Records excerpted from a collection

------------------------------------------------

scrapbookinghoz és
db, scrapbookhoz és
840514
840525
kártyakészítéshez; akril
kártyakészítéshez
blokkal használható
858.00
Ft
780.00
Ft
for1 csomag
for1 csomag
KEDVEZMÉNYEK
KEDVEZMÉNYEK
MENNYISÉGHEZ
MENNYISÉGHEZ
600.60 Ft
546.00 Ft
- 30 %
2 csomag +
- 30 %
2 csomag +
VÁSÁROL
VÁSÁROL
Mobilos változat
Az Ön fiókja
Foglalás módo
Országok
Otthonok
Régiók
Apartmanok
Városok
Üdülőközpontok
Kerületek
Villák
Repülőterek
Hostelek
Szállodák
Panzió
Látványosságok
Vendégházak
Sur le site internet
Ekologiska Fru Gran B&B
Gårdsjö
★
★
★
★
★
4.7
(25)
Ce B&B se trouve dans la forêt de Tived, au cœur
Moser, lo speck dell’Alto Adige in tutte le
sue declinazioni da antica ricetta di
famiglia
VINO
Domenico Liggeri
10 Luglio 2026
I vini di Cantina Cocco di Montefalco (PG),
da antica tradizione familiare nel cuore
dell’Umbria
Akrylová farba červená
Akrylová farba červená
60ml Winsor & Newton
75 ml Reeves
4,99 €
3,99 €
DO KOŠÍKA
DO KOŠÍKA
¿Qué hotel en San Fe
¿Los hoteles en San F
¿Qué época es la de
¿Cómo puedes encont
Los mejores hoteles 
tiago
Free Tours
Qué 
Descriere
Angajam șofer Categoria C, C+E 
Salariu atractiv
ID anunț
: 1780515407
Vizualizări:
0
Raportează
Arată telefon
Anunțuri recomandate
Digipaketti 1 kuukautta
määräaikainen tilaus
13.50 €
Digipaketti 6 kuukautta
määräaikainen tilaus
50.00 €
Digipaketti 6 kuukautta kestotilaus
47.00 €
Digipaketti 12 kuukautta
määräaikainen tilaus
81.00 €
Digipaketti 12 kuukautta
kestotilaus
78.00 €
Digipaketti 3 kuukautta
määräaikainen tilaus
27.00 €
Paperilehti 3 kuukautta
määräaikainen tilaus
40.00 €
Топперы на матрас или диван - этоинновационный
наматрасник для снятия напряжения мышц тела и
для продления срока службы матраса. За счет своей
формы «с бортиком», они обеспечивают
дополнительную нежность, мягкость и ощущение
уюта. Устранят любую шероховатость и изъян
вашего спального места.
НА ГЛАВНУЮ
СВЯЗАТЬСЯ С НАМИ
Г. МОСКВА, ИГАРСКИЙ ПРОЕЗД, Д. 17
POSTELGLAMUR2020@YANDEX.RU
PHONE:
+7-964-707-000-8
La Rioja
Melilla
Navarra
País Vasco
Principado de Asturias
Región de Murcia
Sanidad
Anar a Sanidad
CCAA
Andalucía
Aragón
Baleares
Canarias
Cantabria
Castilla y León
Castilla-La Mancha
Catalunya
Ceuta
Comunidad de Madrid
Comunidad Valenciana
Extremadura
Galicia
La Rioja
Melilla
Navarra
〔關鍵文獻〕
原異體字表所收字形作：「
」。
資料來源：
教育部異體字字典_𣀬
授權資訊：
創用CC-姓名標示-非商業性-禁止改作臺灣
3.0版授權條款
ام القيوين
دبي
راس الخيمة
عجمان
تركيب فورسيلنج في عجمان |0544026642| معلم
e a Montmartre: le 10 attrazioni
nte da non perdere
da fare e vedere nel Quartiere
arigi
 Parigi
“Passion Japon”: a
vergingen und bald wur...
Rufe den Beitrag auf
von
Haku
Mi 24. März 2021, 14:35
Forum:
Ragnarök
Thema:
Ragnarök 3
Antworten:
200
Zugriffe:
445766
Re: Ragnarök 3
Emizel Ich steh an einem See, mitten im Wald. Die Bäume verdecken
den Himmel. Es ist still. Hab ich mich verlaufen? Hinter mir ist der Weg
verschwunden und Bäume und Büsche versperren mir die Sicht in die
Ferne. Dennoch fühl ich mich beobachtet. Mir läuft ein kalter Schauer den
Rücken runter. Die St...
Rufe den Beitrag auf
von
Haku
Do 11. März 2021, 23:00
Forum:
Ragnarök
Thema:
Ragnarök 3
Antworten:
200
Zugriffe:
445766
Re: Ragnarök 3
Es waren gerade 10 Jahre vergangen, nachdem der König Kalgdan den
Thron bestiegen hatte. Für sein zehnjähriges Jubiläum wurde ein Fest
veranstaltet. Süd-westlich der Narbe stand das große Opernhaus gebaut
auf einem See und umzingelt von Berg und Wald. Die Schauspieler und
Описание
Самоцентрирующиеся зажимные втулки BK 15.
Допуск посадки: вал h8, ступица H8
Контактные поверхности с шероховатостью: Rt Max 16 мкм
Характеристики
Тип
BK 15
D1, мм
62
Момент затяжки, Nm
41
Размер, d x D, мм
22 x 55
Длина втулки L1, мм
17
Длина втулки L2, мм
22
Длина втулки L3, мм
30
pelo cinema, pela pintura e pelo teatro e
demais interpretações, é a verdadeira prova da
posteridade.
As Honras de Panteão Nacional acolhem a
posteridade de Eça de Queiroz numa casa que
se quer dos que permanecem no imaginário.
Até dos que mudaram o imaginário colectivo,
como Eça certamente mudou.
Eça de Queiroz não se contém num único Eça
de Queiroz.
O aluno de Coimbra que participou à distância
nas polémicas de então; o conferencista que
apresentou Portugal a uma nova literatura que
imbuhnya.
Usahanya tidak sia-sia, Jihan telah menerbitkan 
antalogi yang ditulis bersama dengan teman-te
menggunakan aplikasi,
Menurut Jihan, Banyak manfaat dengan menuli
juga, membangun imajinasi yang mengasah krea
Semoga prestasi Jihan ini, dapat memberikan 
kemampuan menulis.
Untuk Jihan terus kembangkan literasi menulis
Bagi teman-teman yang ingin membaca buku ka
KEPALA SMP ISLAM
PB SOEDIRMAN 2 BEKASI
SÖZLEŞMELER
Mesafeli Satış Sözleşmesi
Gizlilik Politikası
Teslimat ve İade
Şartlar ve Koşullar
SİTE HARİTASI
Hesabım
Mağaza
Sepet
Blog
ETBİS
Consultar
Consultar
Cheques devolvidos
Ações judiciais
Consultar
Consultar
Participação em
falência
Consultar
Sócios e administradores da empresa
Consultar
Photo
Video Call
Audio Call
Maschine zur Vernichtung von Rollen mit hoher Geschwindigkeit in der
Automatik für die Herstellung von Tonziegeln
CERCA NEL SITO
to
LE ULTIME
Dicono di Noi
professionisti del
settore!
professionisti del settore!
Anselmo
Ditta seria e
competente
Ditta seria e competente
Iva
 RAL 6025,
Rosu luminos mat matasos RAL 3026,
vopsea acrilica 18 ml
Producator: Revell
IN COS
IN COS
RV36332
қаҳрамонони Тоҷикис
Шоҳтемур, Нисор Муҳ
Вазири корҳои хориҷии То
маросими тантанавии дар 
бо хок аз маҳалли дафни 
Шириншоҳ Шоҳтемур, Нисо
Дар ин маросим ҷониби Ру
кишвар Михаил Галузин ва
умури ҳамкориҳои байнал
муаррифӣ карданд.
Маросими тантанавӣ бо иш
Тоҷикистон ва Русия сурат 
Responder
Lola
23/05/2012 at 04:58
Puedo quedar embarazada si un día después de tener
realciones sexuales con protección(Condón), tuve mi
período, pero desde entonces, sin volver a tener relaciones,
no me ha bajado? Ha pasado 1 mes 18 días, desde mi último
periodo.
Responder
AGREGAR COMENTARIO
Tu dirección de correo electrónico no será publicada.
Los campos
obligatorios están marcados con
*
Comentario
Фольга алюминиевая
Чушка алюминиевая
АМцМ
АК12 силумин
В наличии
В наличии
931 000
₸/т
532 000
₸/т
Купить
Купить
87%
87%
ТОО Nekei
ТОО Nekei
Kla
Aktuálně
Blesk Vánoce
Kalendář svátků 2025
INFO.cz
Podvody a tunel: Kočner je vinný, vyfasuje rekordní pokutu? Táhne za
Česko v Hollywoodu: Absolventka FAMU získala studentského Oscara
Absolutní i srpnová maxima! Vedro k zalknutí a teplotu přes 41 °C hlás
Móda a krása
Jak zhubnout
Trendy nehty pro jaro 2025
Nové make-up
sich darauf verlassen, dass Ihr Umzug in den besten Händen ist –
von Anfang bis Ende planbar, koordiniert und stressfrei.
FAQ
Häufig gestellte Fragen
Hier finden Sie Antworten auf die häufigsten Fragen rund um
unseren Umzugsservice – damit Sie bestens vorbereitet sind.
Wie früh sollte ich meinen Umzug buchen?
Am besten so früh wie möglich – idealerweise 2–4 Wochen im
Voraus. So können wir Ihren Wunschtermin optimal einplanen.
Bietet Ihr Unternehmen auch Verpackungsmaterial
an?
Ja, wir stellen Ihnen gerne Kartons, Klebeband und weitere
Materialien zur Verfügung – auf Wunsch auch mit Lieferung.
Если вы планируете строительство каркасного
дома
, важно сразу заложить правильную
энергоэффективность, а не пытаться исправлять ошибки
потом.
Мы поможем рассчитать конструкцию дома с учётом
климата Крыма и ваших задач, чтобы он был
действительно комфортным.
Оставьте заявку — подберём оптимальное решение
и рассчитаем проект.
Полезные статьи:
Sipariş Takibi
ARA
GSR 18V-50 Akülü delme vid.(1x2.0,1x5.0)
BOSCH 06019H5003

------------------------------------------------

#### Your objective
Determine the number of lines in the data that include the string "einem". Only that number belongs in the answer.

#### Answer to this exercise
2